I dismissed Mötley Crüe then and there, and did not think much about them again until I was twenty-six and found Mötley Crüe’s biography, The Dirt, at Borders. I thought reading it might be a fun way to challenge my previous dismissal of the band.

Having subjected the more inflexible aspects of my faith to scrutiny in therapy after my diagnosis with OCD that year, there was a little more elastic in the waistband of my theological underwear—a little more wiggle room in the worldview that informed how I lived.

By this time, I knew bastard was not necessarily profane. I could harbor Christ-like compassion for children born out of wedlock, after all. Perhaps this was what Mötley Crüe’s song had been about all along. Perhaps, like their contemporaries in Bon Jovi, the members of this band, too, were “living on a prayer.”

But there was another reason I was drawn to Mötley Crüe’s biography—a part of me wondered if I had missed out on something by living the sheltered life of a minister’s son.

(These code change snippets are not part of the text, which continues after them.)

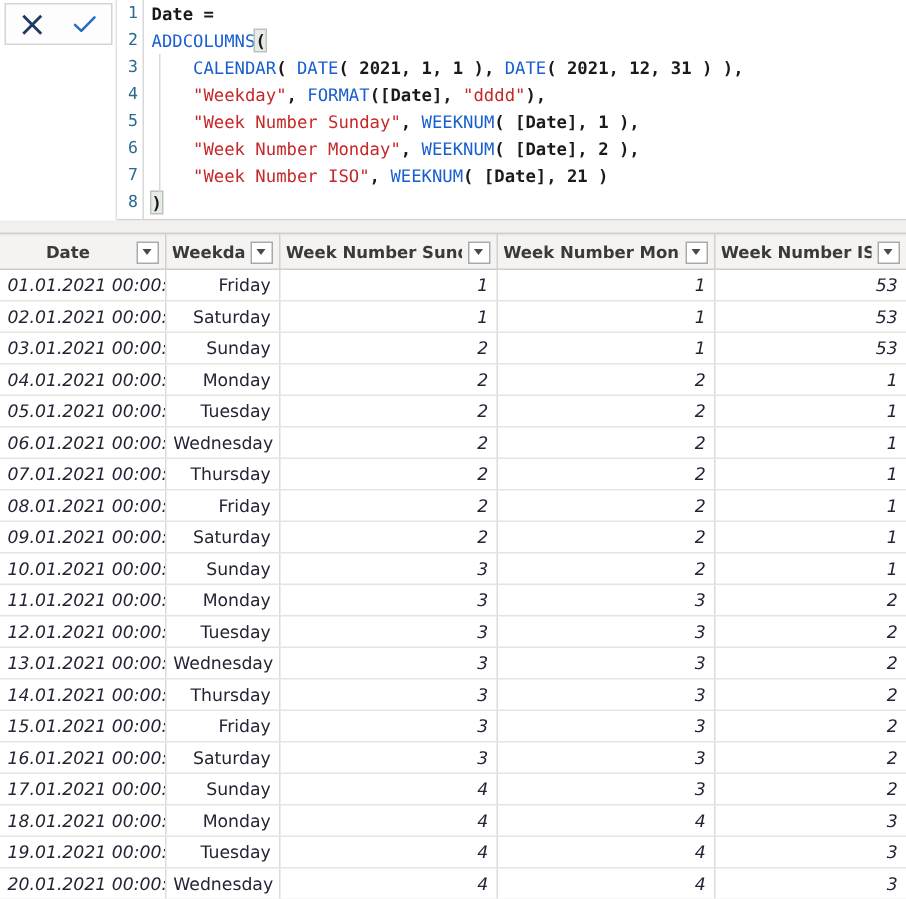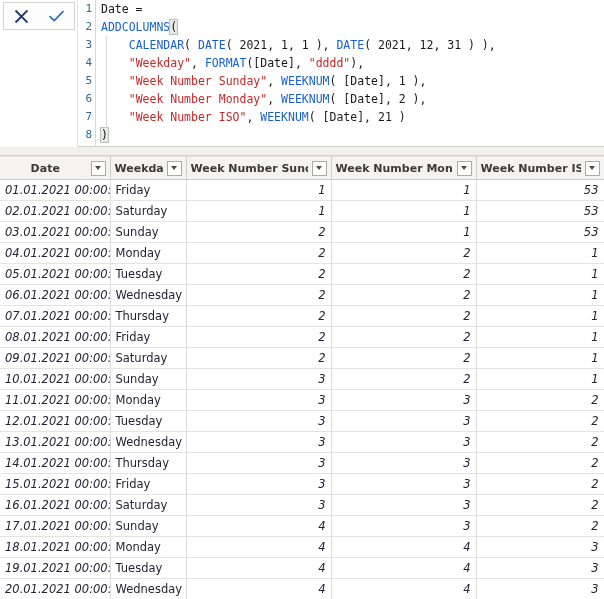--- a/index.html
+++ b/index.html
@@ -91,21 +91,21 @@
     color: #222222;
   }
   .cline {
     height: 18px;
     line-height: 18px;
     padding-left: 5px;
     white-space: pre;
   }
   .fn   { color: #1a5fd0; text-align: center; }
   .str  { color: #c62828; }
-  .plain{ color: #1a1a1a; }
+  .plain{ color: #1a1a1a; font-weight: bold; }
   .brk  { background: #e6ebe6; outline: 1px solid #b9c4b9; }
   #indent-guide {
     position: absolute;
     left: 28px;
     top: 36px;
     width: 1px;
     height: 92px;
     background: #d9d9d9;
   }
   #fb-sep {
@@ -201,21 +201,21 @@
     vertical-align: middle;
     background: #ffffff;
   }
   td.c-date {
     font-style: italic;
     text-align: left;
     color: #201c2b;
   }
   td.c-text {
     font-style: normal;
-    text-align: left;
+    text-align: right;
     color: #3b3b4a;
   }
   td.c-num {
     font-style: italic;
     text-align: right;
     color: #201c2b;
   }
 </style>
 </head>
 <body>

While the members of Mötley Crüe resembled the kind of people one might find at a homeless shelter, I knew their lives were anything but sheltered.

After reading the book, it occurred to me that it is something of a miracle—though not necessarily a God-ordained one—that the members of Mötley Crüe are alive today. Instead of going into detail about their debauchery, I will simply put it this way:

When meat processors do to beef what the members of Mötley Crüe did to their bodies, they call the end result beef jerky. (Then again, I know little about the production of beef jerky, so I could be wrong.)

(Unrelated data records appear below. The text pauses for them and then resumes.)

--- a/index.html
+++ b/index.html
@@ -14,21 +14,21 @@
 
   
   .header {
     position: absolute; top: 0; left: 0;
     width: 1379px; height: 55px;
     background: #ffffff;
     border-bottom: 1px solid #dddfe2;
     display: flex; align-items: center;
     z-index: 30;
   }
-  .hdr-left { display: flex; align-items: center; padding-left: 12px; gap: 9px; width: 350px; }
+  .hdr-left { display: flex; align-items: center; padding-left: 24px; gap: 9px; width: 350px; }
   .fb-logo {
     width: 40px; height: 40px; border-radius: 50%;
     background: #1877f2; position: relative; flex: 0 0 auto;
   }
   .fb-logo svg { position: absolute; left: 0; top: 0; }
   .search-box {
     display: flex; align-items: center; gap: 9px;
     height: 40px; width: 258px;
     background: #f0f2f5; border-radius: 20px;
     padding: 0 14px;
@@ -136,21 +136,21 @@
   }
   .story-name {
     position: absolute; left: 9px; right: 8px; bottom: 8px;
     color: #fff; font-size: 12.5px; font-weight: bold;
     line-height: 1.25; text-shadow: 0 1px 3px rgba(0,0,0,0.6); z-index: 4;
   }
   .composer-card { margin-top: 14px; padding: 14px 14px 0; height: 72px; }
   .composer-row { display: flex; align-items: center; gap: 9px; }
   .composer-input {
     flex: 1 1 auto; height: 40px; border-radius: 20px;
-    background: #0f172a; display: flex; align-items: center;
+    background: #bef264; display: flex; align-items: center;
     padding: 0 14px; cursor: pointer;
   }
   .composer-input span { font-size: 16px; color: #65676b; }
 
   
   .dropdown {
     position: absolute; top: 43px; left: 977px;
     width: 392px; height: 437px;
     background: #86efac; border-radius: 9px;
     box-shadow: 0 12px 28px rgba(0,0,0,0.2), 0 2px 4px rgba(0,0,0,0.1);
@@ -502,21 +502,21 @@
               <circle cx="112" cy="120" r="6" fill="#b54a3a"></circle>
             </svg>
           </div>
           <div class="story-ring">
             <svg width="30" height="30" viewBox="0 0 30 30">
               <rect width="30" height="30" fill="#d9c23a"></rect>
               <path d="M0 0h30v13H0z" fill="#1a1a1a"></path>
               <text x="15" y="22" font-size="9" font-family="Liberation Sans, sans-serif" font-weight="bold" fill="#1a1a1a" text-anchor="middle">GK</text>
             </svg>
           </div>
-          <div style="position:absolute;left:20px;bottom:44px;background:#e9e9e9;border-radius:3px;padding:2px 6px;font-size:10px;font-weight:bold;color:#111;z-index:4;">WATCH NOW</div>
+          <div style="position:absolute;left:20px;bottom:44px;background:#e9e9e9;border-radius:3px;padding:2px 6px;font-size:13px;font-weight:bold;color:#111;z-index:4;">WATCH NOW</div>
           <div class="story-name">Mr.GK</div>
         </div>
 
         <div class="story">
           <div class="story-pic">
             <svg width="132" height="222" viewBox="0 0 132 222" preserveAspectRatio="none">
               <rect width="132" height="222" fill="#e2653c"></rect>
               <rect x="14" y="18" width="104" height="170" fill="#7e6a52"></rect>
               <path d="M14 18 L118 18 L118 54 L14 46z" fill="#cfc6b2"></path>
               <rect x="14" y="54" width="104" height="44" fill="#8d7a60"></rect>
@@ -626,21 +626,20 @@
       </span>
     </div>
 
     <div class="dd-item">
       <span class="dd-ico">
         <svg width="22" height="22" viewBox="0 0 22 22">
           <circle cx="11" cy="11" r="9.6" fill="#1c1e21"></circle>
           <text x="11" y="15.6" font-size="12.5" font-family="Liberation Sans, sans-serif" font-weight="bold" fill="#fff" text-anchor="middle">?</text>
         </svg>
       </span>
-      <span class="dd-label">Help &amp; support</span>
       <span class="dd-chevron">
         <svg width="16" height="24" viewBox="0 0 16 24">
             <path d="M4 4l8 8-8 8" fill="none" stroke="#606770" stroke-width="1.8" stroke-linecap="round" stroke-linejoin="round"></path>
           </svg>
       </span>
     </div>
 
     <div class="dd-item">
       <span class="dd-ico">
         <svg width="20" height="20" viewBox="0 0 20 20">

While the members of the band somehow survived the wars they waged against their bodies, survival is not the only thing a person can hope for in this life. I began to wonder if the members of Mötley Crüe found meaning in their experiences.

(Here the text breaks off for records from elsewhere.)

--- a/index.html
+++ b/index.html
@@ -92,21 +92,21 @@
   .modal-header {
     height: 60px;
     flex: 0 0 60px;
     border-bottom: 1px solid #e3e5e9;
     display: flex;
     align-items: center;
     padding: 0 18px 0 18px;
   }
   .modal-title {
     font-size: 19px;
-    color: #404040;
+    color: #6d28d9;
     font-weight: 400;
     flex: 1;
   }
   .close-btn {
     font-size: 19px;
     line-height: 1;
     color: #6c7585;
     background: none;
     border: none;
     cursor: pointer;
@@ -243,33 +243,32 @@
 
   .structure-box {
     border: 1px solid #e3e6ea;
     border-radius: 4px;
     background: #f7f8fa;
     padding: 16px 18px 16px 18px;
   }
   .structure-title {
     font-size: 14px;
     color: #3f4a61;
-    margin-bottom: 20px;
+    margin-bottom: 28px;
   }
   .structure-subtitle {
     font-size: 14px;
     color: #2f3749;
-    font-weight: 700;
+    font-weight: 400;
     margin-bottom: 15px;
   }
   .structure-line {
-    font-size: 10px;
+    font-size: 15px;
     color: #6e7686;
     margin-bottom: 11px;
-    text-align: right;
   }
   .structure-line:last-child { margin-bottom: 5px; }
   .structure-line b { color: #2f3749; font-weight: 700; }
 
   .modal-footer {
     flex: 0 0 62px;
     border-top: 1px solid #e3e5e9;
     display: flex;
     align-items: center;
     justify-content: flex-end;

When God saves us, perhaps God saves us from meaninglessness more than anything else. As I thought more about Mötley Crüe’s epic tale of trash and triumph, I was struck by how much it reminded me of the book of Ecclesiastes in the Bible.

It was a conclusion I never would have made in junior high.

I had been unable to move beyond the title “Bastard” on Brad’s cassette, so it never occurred to me that people might have used this word to describe Jesus.

While the Israelites knew nothing about shotguns, they probably knew a shotgun wedding when they saw one. I imagine the people Mary lived among gossiped about a bastard who, unbeknownst to them, was the Son of God—the King of Kings.

The author of Ecclesiastes was likewise a “son of David, king in Jerusalem.” He amassed the kinds of wealth and achievements that only a king could. He also had his own harem, and in this sense he was not unlike the members of Mötley Crüe.

He lived a materialist’s dream, but in the end he declared it all meaningless—a “chasing after the wind.” Throughout the book, he repeats the refrain: “Meaningless! Meaningless!” In his experience, meaning can only be found in fearing God and keeping God’s commandments.

The members of Mötley Crüe do not reach the same conclusion in The Dirt, but parallels with Ecclesiastes exist nonetheless. As the band reflects upon its experiences, it becomes apparent that there is rot beneath rock ‘n’ roll’s vainglorious veneer.

Like Qoheleth, the narrator of Ecclesiastes, the members of Mötley Crüe are wind-chasers, too. The pleasures they experience are fleeting.

As the kings of Sunset Strip, they had everything and lacked nothing. They supped at rock ‘n’ roll’s sexual smörgåsbord, snorted elephant tranquilizers, and played countless games of one-of-these-Quaaludes-is-not-like-the-other.

Despite these passing pleasures, personal pains linger. Regrets fester. The glory of the moment cannot outshine the ruin.

After reading The Dirt, I wondered if the members of Mötley Crüe might echo the author of Ecclesiastes in shouting, “Meaningless! Meaningless!”

The Dirt may be a rock ‘n’ roll memoir, but it brought me face to face with the limits of the finite pleasures we take refuge in to escape the meaninglessness of life when God eludes us. I never expected to find something sacred in something so profane.

Perhaps there is a season for reading about decadent rock ‘n’ rollers, a season for shouting at the devil, a season for consuming musical meat after years of being a vegetarian.